For investors, the company is anything but gross. It's had a solid 2016 (although I probably shouldn't use the word "solid" in conjunction with "waste"), handily beating the S&P 500 and edging out major competitor Republic Services (RSG 0.46%):

WM Chart

WM data by YCharts

So, besides the smell, here are three things that are strong about Waste Management.

Trash is a pretty revolting business. But it's paid off for Waste Management investors. Image source: Getty Images.

Strong performance

Waste Management has been good to its shareholders over the past decade. Its stock has steadily risen, and its dividend compares favorably with Republic Services'. The top chart compares price, and the bottom compares dividend yield for the two companies:

<WM Chart

WM data by YCharts

For a major industrial company, Waste Management is relatively young. The company was founded in 1971 and incorporated in 1987, and after a major 1998 merger it became the largest landfill operator in North America. The company also handles waste collection and transfer, generates energy from the gas its landfills produce, and recycles various materials, such as paper, glass, and metal.

While past performance is not necessarily related to future growth, Waste Management's strong history of creating shareholder value should give investors confidence in the company.

Diversity... of a sort

No, Waste Management isn't what you would call a "diversified" company that you will find in other companies within the industrial sector. But even in its narrow field, the company has managed to inject some diversity into its operations.

For one thing, the company is involved in many different aspects of the waste-management industry. While its largest division by far is collection of trash and recyclables, which provides 55% of the company's revenues, Waste Management also derives portions of its revenue from its landfills (19%), its transfer stations (9%), and recycling (7.6%). Another 9.5% of the company's revenue comes from a very diverse group of smaller endeavors, including account management services, special disposal of residue from coal ash and oil and gas exploration, and producing landfill gas as a renewable energy resource.

Even within the company's largest division -- collection -- it has a diverse client pool. No single customer accounts for more than 1% of the company's revenues. And collection revenue is split pretty evenly among commercial (39.5%), residential (29.6%), and industrial (26.7%) clients. The remaining 4.2% comes from "other" collection clients.

So for a company that operates in a single business line -- trash -- Waste Management is surprisingly diversified within that business line.

No end in sight

A friend once told me about her grandparents' prowess in choosing careers. One, she said, was a baker and the other an undertaker, "because everybody's gotta eat and everybody's gonna die."

Well, like food and death (and taxes), trash is also universal. While you might hear from time to time about some rugged individual who claims to create no trash, just about everybody on the planet does. And that's good for Waste Management, because while a consumer might put off buying the newest iPhone, or a business might delay the purchase of major equipment, nobody can go for very long without taking out the trash. This ensures a steady stream of business for garbage haulers like Waste Management.  

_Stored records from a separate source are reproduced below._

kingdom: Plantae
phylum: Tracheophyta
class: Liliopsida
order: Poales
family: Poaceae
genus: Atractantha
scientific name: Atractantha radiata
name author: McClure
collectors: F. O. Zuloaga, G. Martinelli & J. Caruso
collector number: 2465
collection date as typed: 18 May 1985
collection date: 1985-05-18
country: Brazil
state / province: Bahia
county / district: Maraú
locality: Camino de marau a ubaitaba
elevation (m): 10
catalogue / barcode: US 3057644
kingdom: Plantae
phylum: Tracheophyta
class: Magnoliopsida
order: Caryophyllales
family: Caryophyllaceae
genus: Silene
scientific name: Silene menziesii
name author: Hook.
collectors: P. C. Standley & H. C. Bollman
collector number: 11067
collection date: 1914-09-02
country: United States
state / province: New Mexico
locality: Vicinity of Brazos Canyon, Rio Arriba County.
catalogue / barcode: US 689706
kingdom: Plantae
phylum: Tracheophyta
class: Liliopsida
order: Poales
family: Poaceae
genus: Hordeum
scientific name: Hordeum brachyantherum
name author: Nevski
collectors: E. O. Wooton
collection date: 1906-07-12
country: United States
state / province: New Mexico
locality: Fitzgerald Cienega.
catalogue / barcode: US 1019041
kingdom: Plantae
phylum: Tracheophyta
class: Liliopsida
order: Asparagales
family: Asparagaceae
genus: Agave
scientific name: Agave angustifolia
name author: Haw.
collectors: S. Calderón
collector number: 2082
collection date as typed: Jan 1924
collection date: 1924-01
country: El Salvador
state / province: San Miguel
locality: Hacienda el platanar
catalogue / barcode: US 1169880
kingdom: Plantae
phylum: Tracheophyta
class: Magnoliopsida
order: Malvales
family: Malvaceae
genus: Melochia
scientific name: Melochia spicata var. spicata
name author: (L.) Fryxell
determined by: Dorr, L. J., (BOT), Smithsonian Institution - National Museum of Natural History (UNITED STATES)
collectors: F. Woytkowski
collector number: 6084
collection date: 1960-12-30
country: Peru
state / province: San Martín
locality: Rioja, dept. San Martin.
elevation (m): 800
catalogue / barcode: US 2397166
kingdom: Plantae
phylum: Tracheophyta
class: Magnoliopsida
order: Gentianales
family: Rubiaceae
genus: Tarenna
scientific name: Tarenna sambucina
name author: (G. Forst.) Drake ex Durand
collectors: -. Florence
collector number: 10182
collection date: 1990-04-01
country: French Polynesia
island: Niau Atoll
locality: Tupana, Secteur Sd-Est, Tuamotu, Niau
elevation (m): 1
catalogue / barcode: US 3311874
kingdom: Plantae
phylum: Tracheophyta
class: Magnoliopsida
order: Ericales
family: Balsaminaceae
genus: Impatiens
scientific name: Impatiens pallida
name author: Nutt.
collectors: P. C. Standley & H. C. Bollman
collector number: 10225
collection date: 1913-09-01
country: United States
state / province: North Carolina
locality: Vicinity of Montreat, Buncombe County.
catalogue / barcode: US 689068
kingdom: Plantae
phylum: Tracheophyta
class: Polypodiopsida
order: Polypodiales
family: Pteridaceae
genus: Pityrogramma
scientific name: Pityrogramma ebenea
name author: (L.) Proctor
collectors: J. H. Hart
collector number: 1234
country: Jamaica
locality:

Most of Waste Management's clients are commercial or industrial customers that typically sign a three-year agreement with the company. Residential clients are usually municipal governments that sign a three-to-six year contract with the company to haul away all trash (and sometimes recyclables) in a given area. These multi-year contracts give Waste Management some stability from year to year. Customer churn is low, at only 9.1% in the second quarter of 2016.

Investor takeaway

Despite its status as a slow-growing company in a boring, slightly disgusting industry, Waste Management has been a good stock to own over the past 10 years. More than that, it has been a stable stock in terms of share appreciation, dividend payout, and EPS, particularly compared with a volatile stock like Darling Ingredients:

WM Normalized Diluted EPS (TTM) Chart

WM Normalized Diluted EPS (TTM) data by YCharts

Investors looking for some stability in their portfolio should definitely consider Waste Management as a ballast to other, more volatile stocks.